Der Bayerische Landesbeauftragte für den Datenschutz; 16. Tätigkeitsbericht, 1994; Stand: 07.02.1995

18. Umweltfragen

Altlastendatenbank beim Landesamt für Umweltschutz

Im Berichtszeitraum habe ich das beim Landesamt für Umweltschutz gemäß Art. 27 Abs. 2 Bayerisches Abfallwirtschafts- und Altlastengesetz (BayAbfAlG) eingerichtete Altlastenkataster überprüft.

Die Behörden, Gerichte und sonstigen Stellen des Freistaates Bayern, die Gemeinden, die Landkreise, die Bezirke und die sonstigen juristischen Personen des öffentlichen Rechts haben u.a. dem Landesamt für Umweltschutz die ihnen vorliegenden Erkenntnisse über Attablagerungen und Altstandorte mitzuteilen. Das Landesamt für Umweltschutz erfaßt aufgrund dieser Mitteilungen und aufgrund eigener Erkenntnisse altlastverdächtige Flächen und Altlasten im Altlastenkataster. Mitte der 80er Jahre wurde begonnen, bei den Kreisverwaltungsbehörden die in Frage kommenden Flächen zu erheben. Zwischenzeitlich wurden dem Landesamt ca. 9.900 altlastverdächtige Flächen gemeldet und in das Altlastenkataster aufgenommen.

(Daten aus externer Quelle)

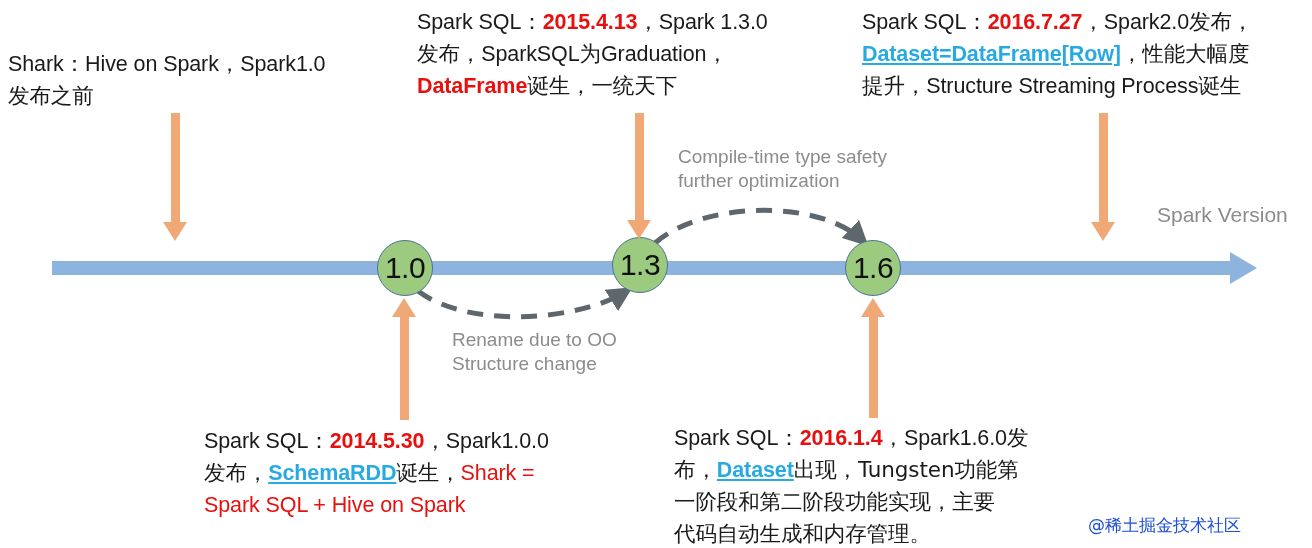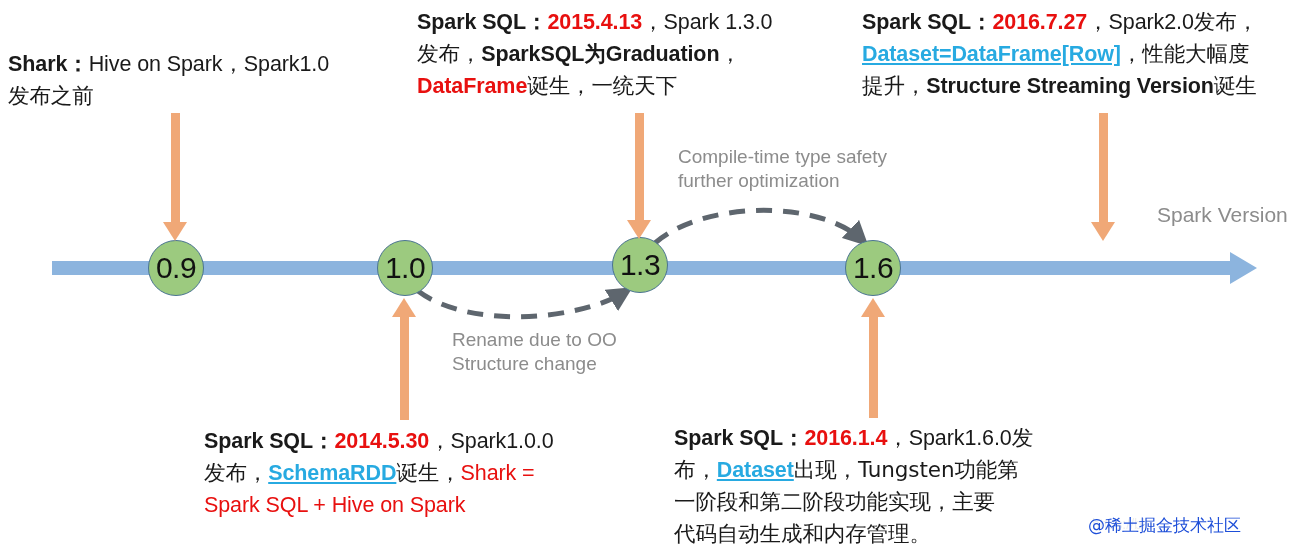--- a/index.html
+++ b/index.html
@@ -27,7 +27,7 @@
     letter-spacing: -0.1px;
     white-space: pre-wrap;
   }
-  .txt .b { font-weight: bold; }
+  .txt .b { font-weight: normal; }
   .txt .red { color: #e8100f; margin-top: 32px; }
   .txt .redb { color: #e8100f; font-weight: bold; }
   .txt .blue { color: #27aae1; font-weight: bold; text-decoration: underline; }

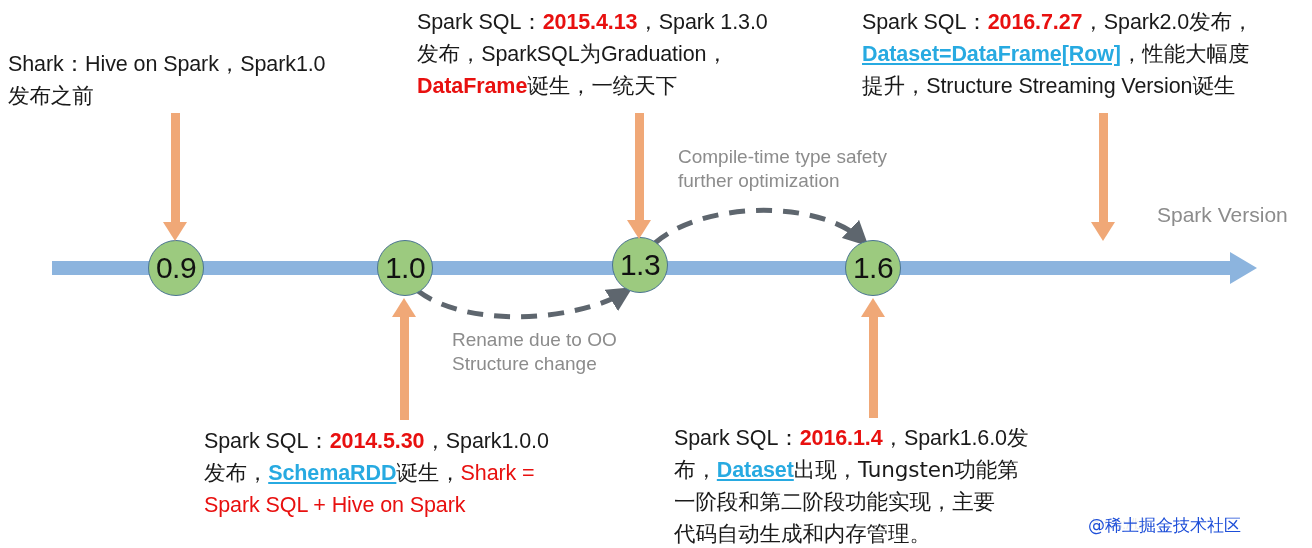--- a/index.html
+++ b/index.html
@@ -151,7 +151,7 @@
 
   <div class="txt" id="note-130"><span class="b">Spark SQL：</span><span class="redb">2015.4.13</span><span>，Spark 1.3.0</span><br><span class="cn">发布，</span><span class="b">SparkSQL为Graduation</span><span>，</span><br><span class="redb">DataFrame</span><span class="cn">诞生，一统天下</span></div>
 
-  <div class="txt" id="note-200"><span class="b">Spark SQL：</span><span class="redb">2016.7.27</span><span>，Spark2.0发布，</span><br><span class="blue">Dataset=DataFrame[Row]</span><span class="cn">，性能大幅度</span><br><span class="cn">提升，</span><span class="b">Structure Streaming Version</span><span class="cn">诞生</span></div>
+  <div class="txt" id="note-200"><span class="b">Spark SQL：</span><span class="redb">2016.7.27</span><span>，Spark2.0发布，</span><br><span class="blue">Dataset=DataFrame[Row]</span><span class="cn">，性能大幅度</span><br><span class="cn">提升，</span><span class="b">Structure Streaming Process</span><span class="cn">诞生</span></div>
 
   <div class="txt" id="note-100"><span class="b">Spark SQL：</span><span class="redb">2014.5.30</span><span>，Spark1.0.0</span><br><span class="cn">发布，</span><span class="blue">SchemaRDD</span><span class="cn">诞生，</span><span class="red">Shark =</span><br><span class="red">Spark SQL + Hive on Spark</span></div>
 

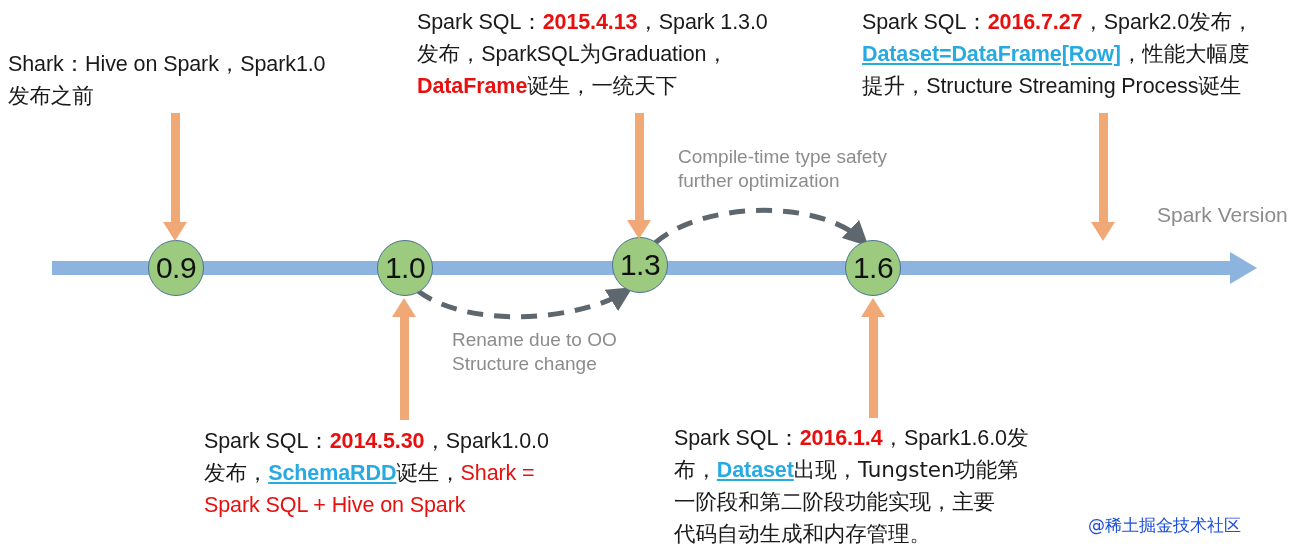--- a/index.html
+++ b/index.html
@@ -179,7 +179,6 @@
     <path d="M 655 243 C 705 200 820 200 862 240" fill="none" stroke="#5e666e" stroke-width="5" stroke-dasharray="16 11" marker-end="url(#dhead)"></path>
   </svg>
 
-  <div class="node" style="left:148px; top:240px;">0.9</div>
   <div class="node" style="left:377px; top:240px;">1.0</div>
   <div class="node" style="left:612px; top:237px;">1.3</div>
   <div class="node" style="left:845px; top:240px;">1.6</div>

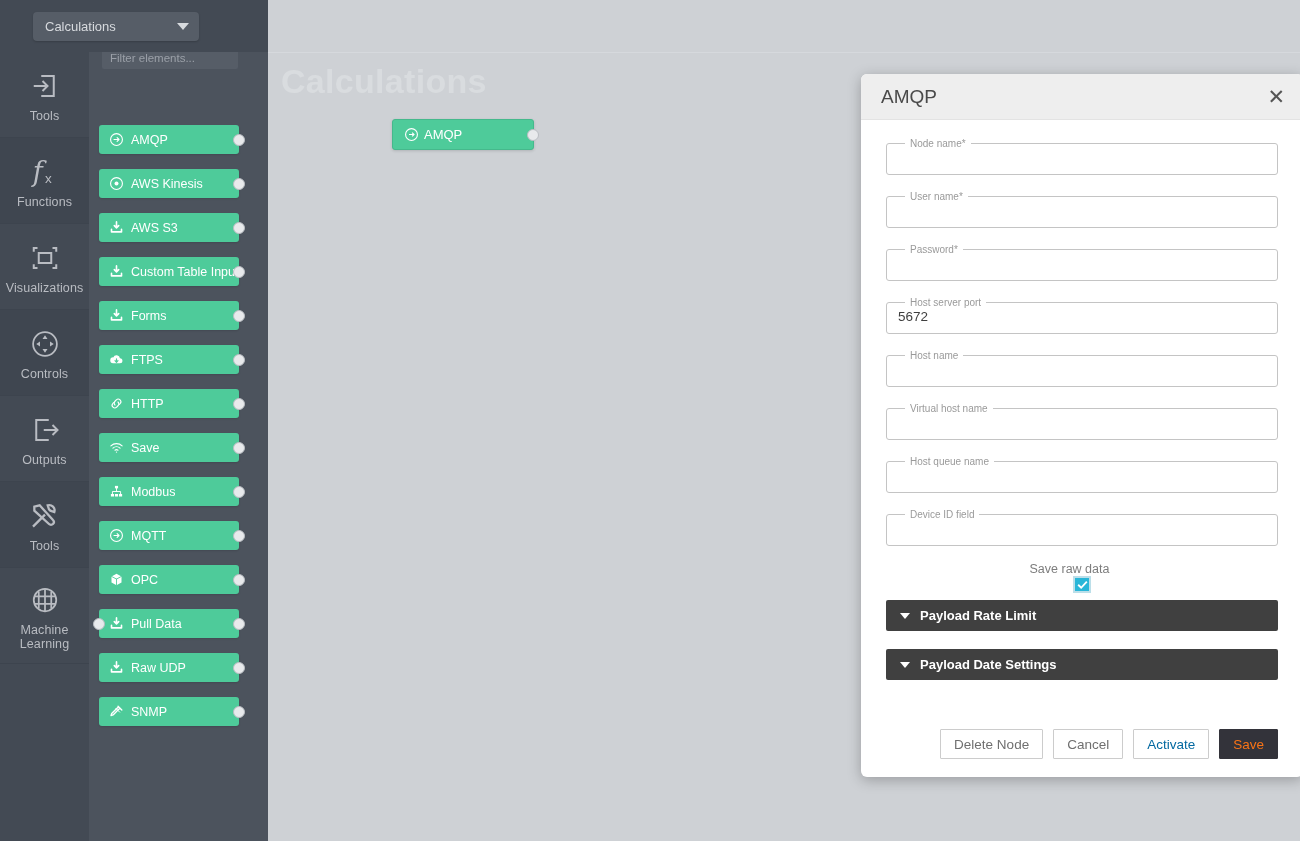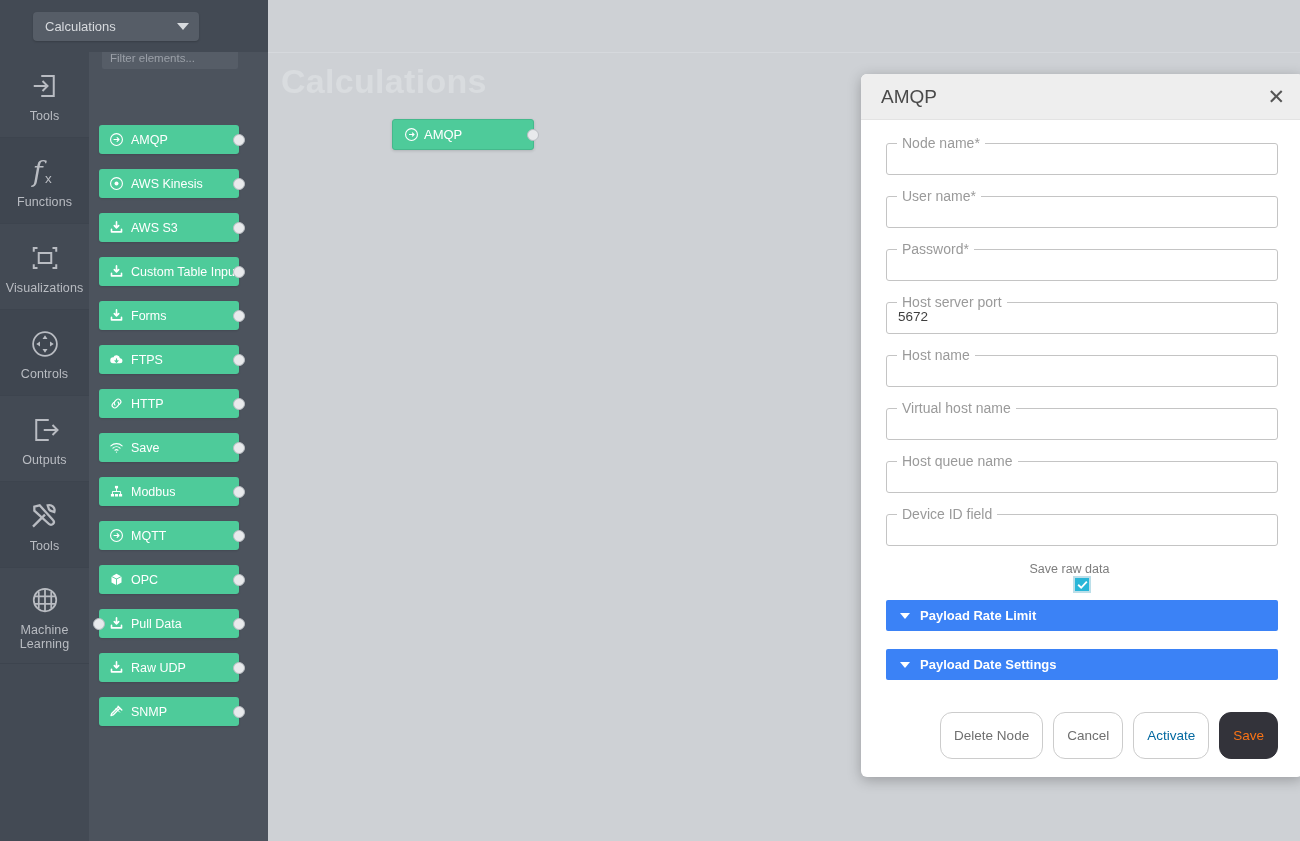--- a/index.html
+++ b/index.html
@@ -162,8 +162,8 @@
     pointer-events: none;
   }
   .field legend {
-    margin-left: 10px; padding: 0 5px;
-    font-size: 14px; color: #9a9a9a; line-height: 11px;
+    margin-left: 18px; padding: 0 5px;
+    font-size: 10px; color: #9a9a9a; line-height: 11px;
   }
   .field legend .req { color: #9a9a9a; }
   .field input {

Im Kataster werden zu einer einzelnen Altlast die örtliche Lage und möglichst genaue Sachangaben gespeichert. In Frage kommen hier beispielsweise Angaben über die abgelagerten Stoffe, über hydrogeologische Verhältnisse, bei bereits aufgetretenen Schäden die Schadensart (z.B.Sickerwasseraustritt) oder die Zuordnung zu einer bestimmten Verursacherkategorie (z.B. stillgelegte Gerberei). Dokumentiert werden außerdem Untersuchungs-, Sanierungs- und Überwachungsmaßnahmen. Personenbezogene Daten von natürlichen Personen werden dann gespeichert, wenn der (frühere) Betreiber eine natürliche Person ist bzw. mittelbar über die Flurnummer, wenn der Grundstückseigentümer eine natürliche Person ist.

Ausgewertet werden kann das Altlastenkataster nach den Suchkriterien "Name der Altlast" bzw. "Nummer der Altlast", "Priorität" (= Dringlichkeitsstufe, in die eine Altlast hinsichtlich ihrer Untersuchung und Sanierung eingeordnet ist) und "Name des Standortes". Das Landesamt wertet die Daten für allgemeine, anonymisierte Veröffentlichungen aus und übersendet in bestimmten Zeitabständen (ein bis zwei Jahre) den zuständigen Kreisverwaltungsbehörden eine genaue Aufstellung und Übersicht der im Altlastenkataster registrierten Flächen für das Gebiet der jeweiligen Kreisverwaltung. Die Kreisverwaltungsbehörden sind nach Art. 28 Abs. 1 BayAbfAlG grundsätzlich für die Überwachung von altlastenverdächtigen Flächen und Altlasten zuständig. Karten können allerdings mit Hilfe des automatisierten Altlastenkataster nicht erstellt werden.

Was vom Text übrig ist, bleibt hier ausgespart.